* _ÉNONCÉ_:
D'après l'extrait, pourquoi l'emprise de l'ancien chemin de fer disparaît-elle après le deuxième tronçon ? Expliquez-le en une à trois phrases, s'il vous plaît.

* _EXTRAIT_:
La première question qui vient à l’esprit : mais où donc passait ce premier chemin de fer ? On sait que dans le territoire de la ville de La Prairie il suivait une ligne droite à partir du fleuve d’où arrivaient les passagers et les marchandises en bateau à vapeur. Il couvrait une distance de 8,3 km jusqu’à la jonction où, en 1851, il sera remplacé par une voie ferrée qui se rendra à Saint-Lambert pour y enjamber plus tard le pont Victoria. Or, 6,8 km de ces 8,3 km sont toujours repérables sur le territoire de La Prairie, soit près de 80 %.

On peut distinguer quatre tronçons. Le premier relie l’A-132 à la rue du Maire sur une distance d’environ 1 km dans l’axe de la rue de la Levée. Le second prend le relai sur 1 km derrière le collège Jean de la Mennais en ligne droite avec la piste cyclable qui longe l’ancienne briqueterie. L’emprise disparaît malheureusement par la suite, effacée lors de l’aménagement des quartiers du Grand Boisé et Symbiocité. Le troisième tronçon réapparaît au-delà de l’A-30 sur 2,3 km, jusqu’à la limite de l’ancienne commune, dont 1,5 km bien conservé. Le dernier tronçon, d’une longueur de 2,5 km, relie la frontière de l’ancienne commune à l’intersection avec la voie ferrée actuelle menant au pont Victoria située à 400 mètres au nord du chemin de la Bataille.

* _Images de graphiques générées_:
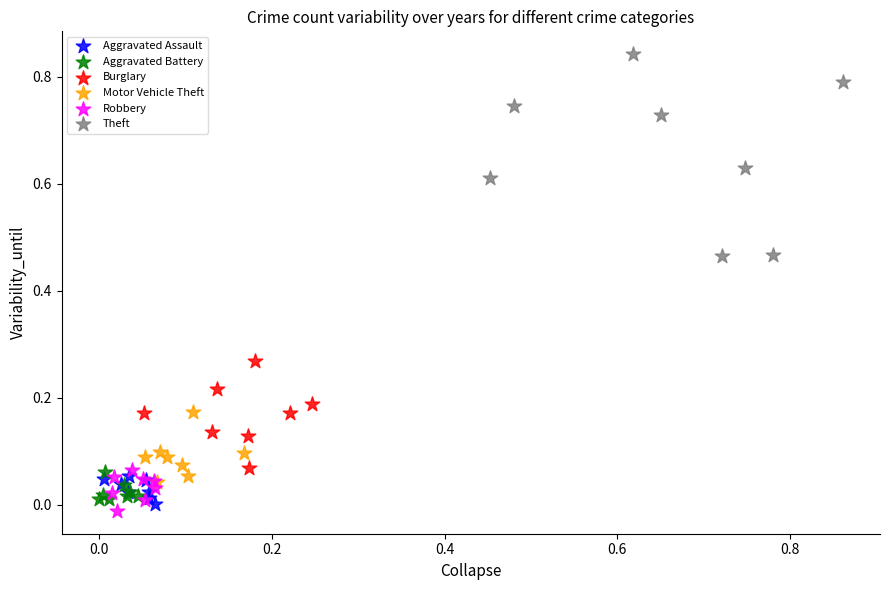

Which series reaches the minimum Y coordinate?

Robbery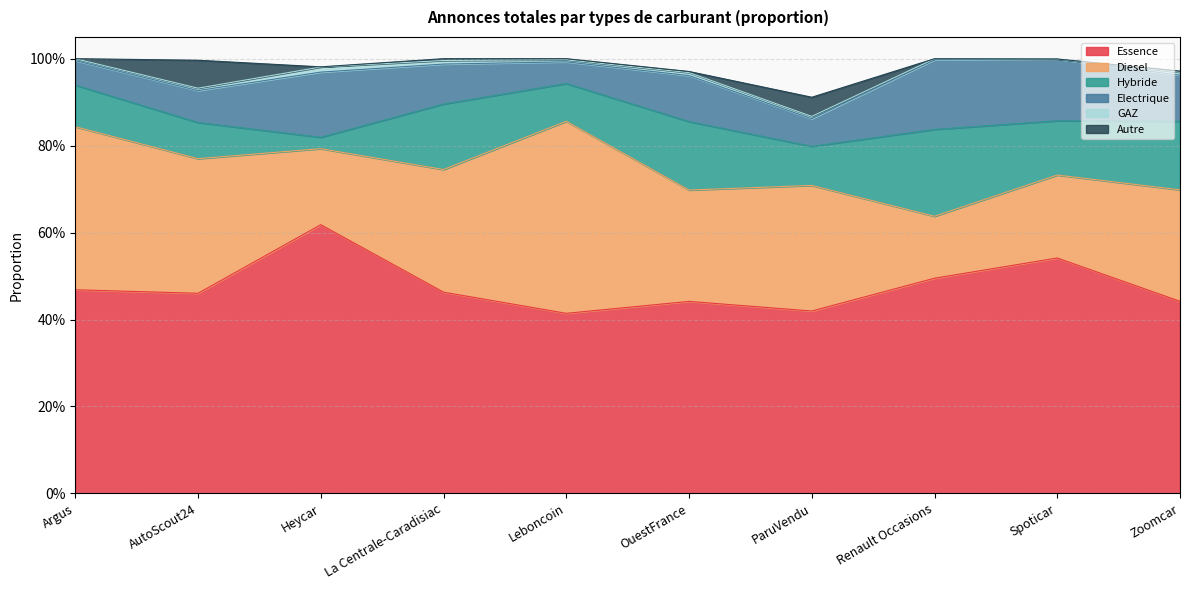

Reading right to left, extract all data points from this chart.

Essence: 0.4	0.5	0.5	0.4	0.4	0.4	0.5	0.6	0.5	0.5
Diesel: 0.3	0.2	0.1	0.3	0.3	0.4	0.3	0.2	0.3	0.4
Hybride: 0.2	0.1	0.2	0.1	0.2	0.1	0.2	0.0	0.1	0.1
Electrique: 0.1	0.1	0.2	0.1	0.1	0.0	0.1	0.1	0.1	0.1
GAZ: 0.0	0.0	0.0	0.0	0.0	0.0	0.0	0.0	0.0	0.0
Autre: 0.0	0.0	0.0	0.0	0.0	0.0	0.0	0.0	0.1	0.0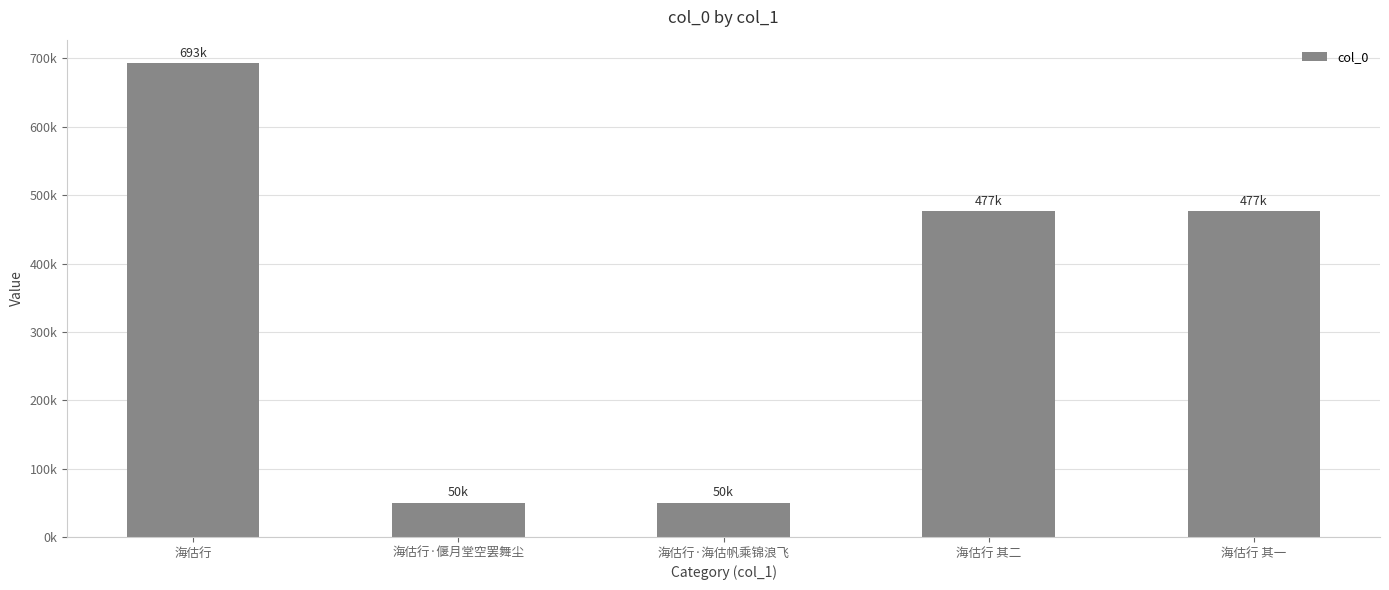

Are the bars horizontal?

No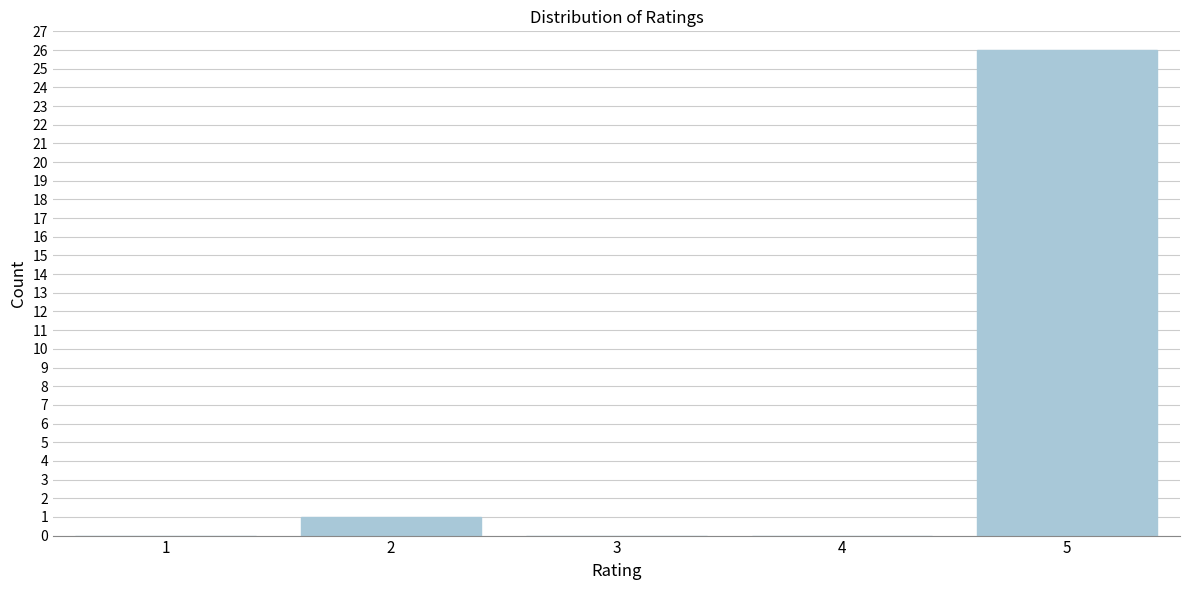

What is the greatest value displayed?

26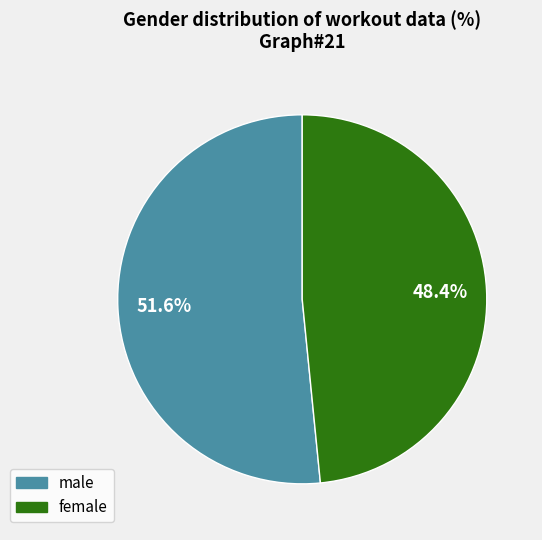

How much of the chart is everything except female?

51.6%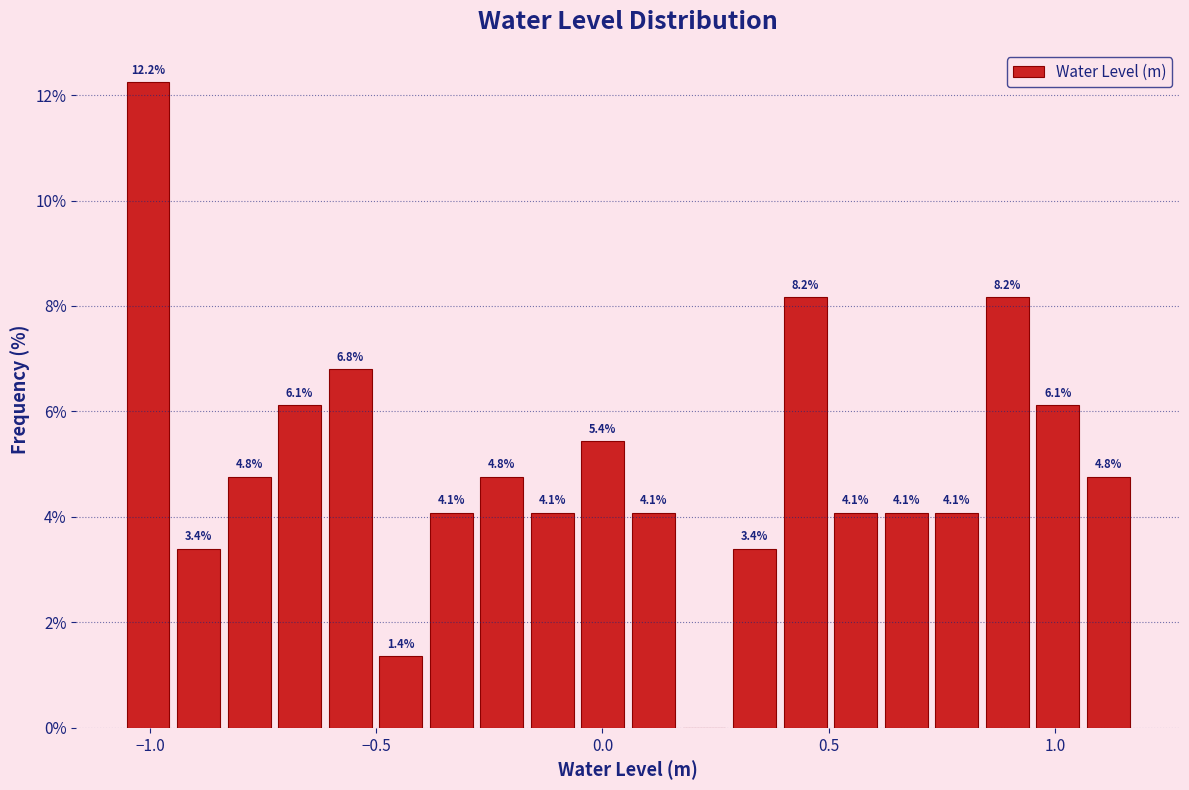

Read against the x-axis, roughly where is the centre of the tallest bar?

-1.00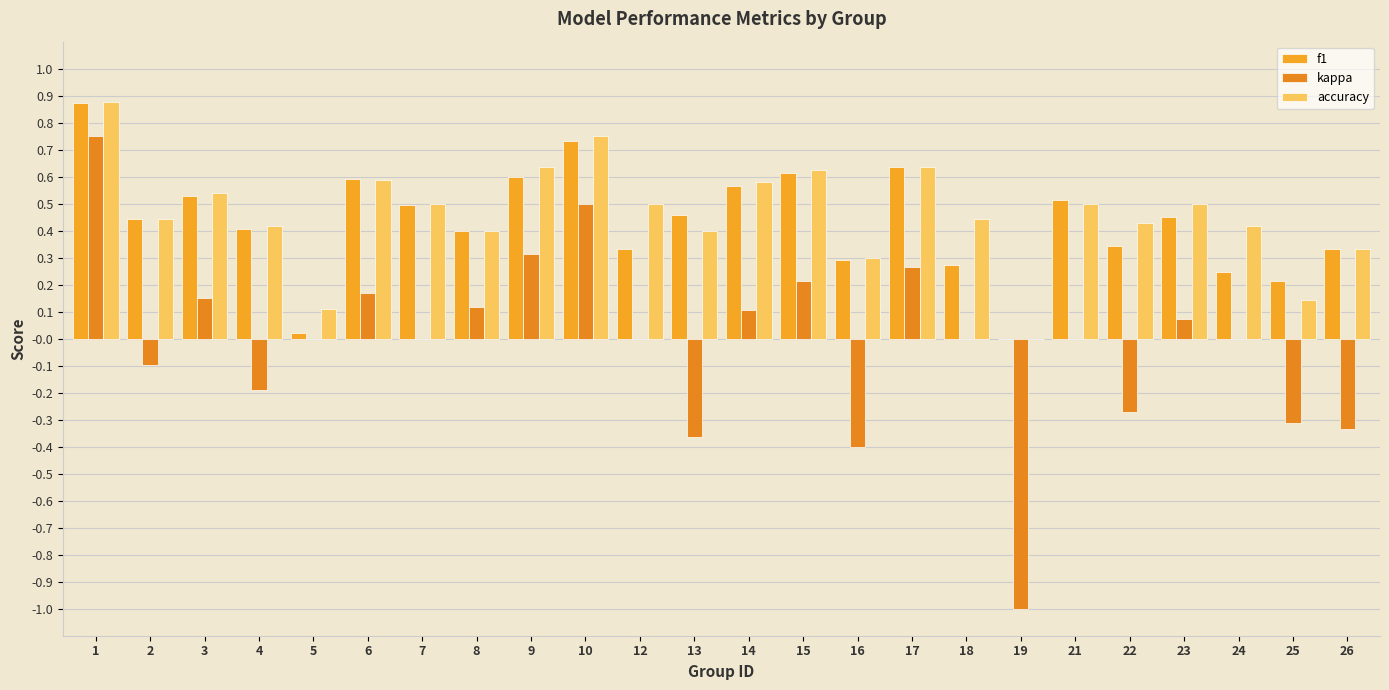

Is it true that f1 equals 0.6 at 12?

False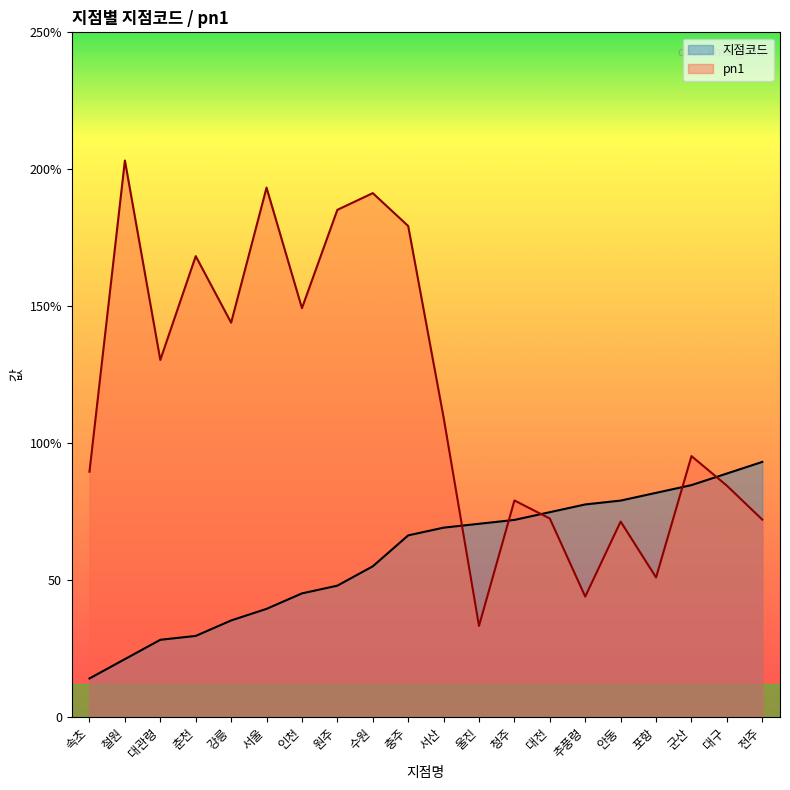

What is the label of the 13th point from the left?

청주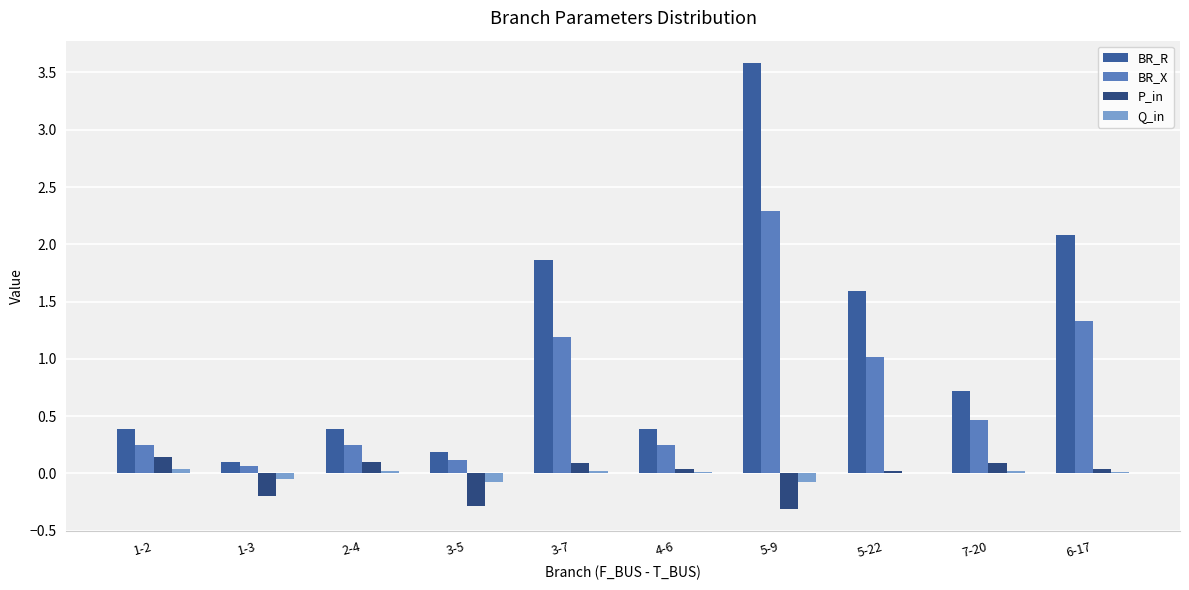

Is the value of BR_R at 3-7 greater than the value of P_in at 3-7?

Yes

* _SOLUTION_:
L'emprise disparaît après le deuxième tronçon parce qu'elle a été effacée lors de l'aménagement des quartiers du Grand Boisé et Symbiocité. Le tracé ne redevient repérable qu'au-delà de l'A-30, avec le troisième tronçon.